For this exercise, write out only the lines of the entries below from the one with "Member Bill" up to and including the one with "terest rates on", exactly as they are. Pictures stay out.

· · · ·

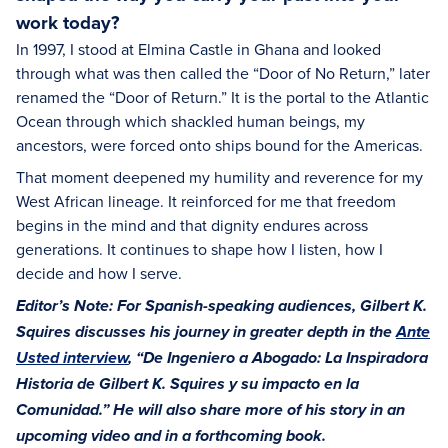
work today?
In 1997, I stood at Elmina Castle in Ghana and looked
through what was then called the “Door of No Return,” later
renamed the “Door of Return.” It is the portal to the Atlantic
Ocean through which shackled human beings, my
ancestors, were forced onto ships bound for the Americas.
That moment deepened my humility and reverence for my
West African lineage. It reinforced for me that freedom
begins in the mind and that dignity endures across
generations. It continues to shape how I listen, how I
decide and how I serve.
Editor’s Note: For Spanish-speaking audiences, Gilbert K.
Squires discusses his journey in greater depth in the
Ante
Usted interview
, “De Ingeniero a Abogado: La Inspiradora
Historia de Gilbert K. Squires y su impacto en la
Comunidad.” He will also share more of his story in an
upcoming video and in a forthcoming book.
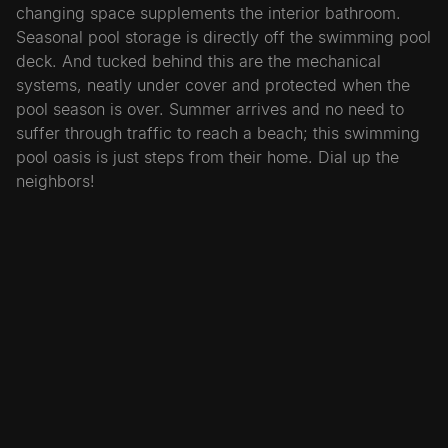
changing space supplements the interior bathroom.
Seasonal pool storage is directly off the swimming pool
deck. And tucked behind this are the mechanical
systems, neatly under cover and protected when the
pool season is over. Summer arrives and no need to
suffer through traffic to reach a beach; this swimming
pool oasis is just steps from their home. Dial up the
neighbors!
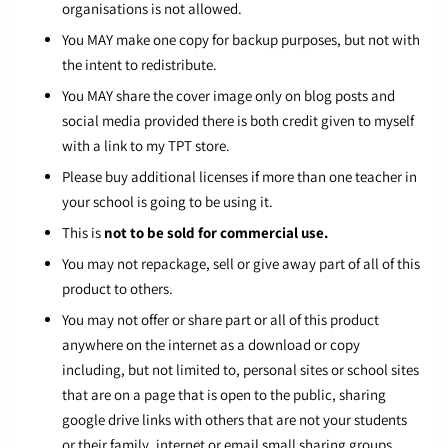
organisations is not allowed.
You MAY make one copy for backup purposes, but not with
the intent to redistribute.
You MAY share the cover image only on blog posts and
social media provided there is both credit given to myself
with a link to my TPT store.
Please buy additional licenses if more than one teacher in
your school is going to be using it.
This is
not to be sold for commercial use.
You may not repackage, sell or give away part of all of this
product to others.
You may not offer or share part or all of this product
anywhere on the internet as a download or copy
including, but not limited to, personal sites or school sites
that are on a page that is open to the public, sharing
google drive links with others that are not your students
or their family, internet or email small sharing groups,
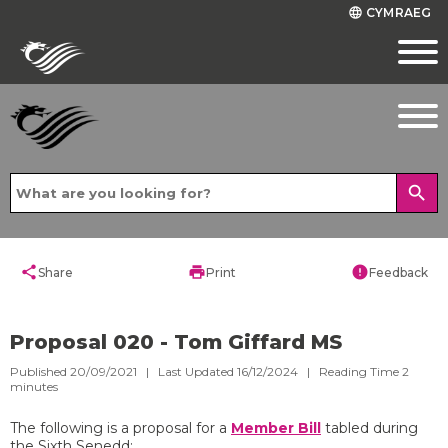
CYMRAEG
language
search
share
print
error
Share
Print
Feedback
Proposal 020 - Tom Giffard MS
Published 20/09/2021 | Last Updated 16/12/2024 |
Reading Time
2
minutes
The following is a proposal for a
Member Bill
tabled during
the Sixth Senedd:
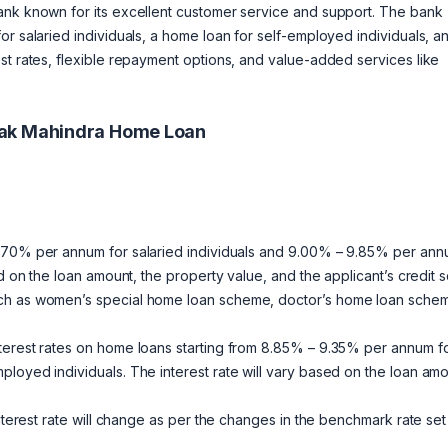
ank known for its excellent customer service and support. The bank
or salaried individuals, a home loan for self-employed individuals, a
st rates, flexible repayment options, and value-added services like
tak Mahindra Home Loan
 9.70% per annum for salaried individuals and 9.00% – 9.85% per an
d on the loan amount, the property value, and the applicant’s credit s
uch as women’s special home loan scheme, doctor’s home loan sche
terest rates on home loans starting from 8.85% – 9.35% per annum f
loyed individuals. The interest rate will vary based on the loan amo
interest rate will change as per the changes in the benchmark rate set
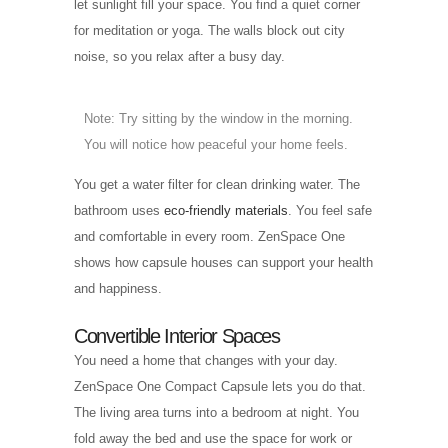
let sunlight fill your space. You find a quiet corner
for meditation or yoga. The walls block out city
noise, so you relax after a busy day.
Note: Try sitting by the window in the morning.
You will notice how peaceful your home feels.
You get a water filter for clean drinking water. The
bathroom uses
eco-friendly materials
. You feel safe
and comfortable in every room. ZenSpace One
shows how capsule houses can support your health
and happiness.
Convertible Interior Spaces
You need a home that changes with your day.
ZenSpace One Compact Capsule lets you do that.
The living area turns into a bedroom at night. You
fold away the bed and use the space for work or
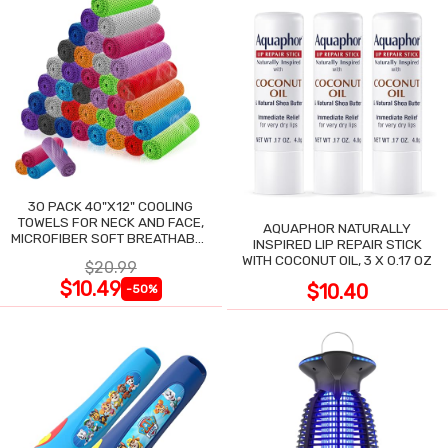
30 PACK 40"X12" COOLING
TOWELS FOR NECK AND FACE,
AQUAPHOR NATURALLY
MICROFIBER SOFT BREATHABLE
INSPIRED LIP REPAIR STICK
COOLING TOWEL
WITH COCONUT OIL, 3 X 0.17 OZ
$20.99
$10.49
$10.40
-50%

· · · ·

* **FINISHED EXERCISE**:
Member Bill
tabled during
the Sixth Senedd:
ank known for its excellent customer service and support. The bank
or salaried individuals, a home loan for self-employed individuals, a
st rates, flexible repayment options, and value-added services like
tak Mahindra Home Loan
 9.70% per annum for salaried individuals and 9.00% – 9.85% per an
d on the loan amount, the property value, and the applicant’s credit s
uch as women’s special home loan scheme, doctor’s home loan sche
terest rates on home loans starting from 8.85% – 9.35% per annum f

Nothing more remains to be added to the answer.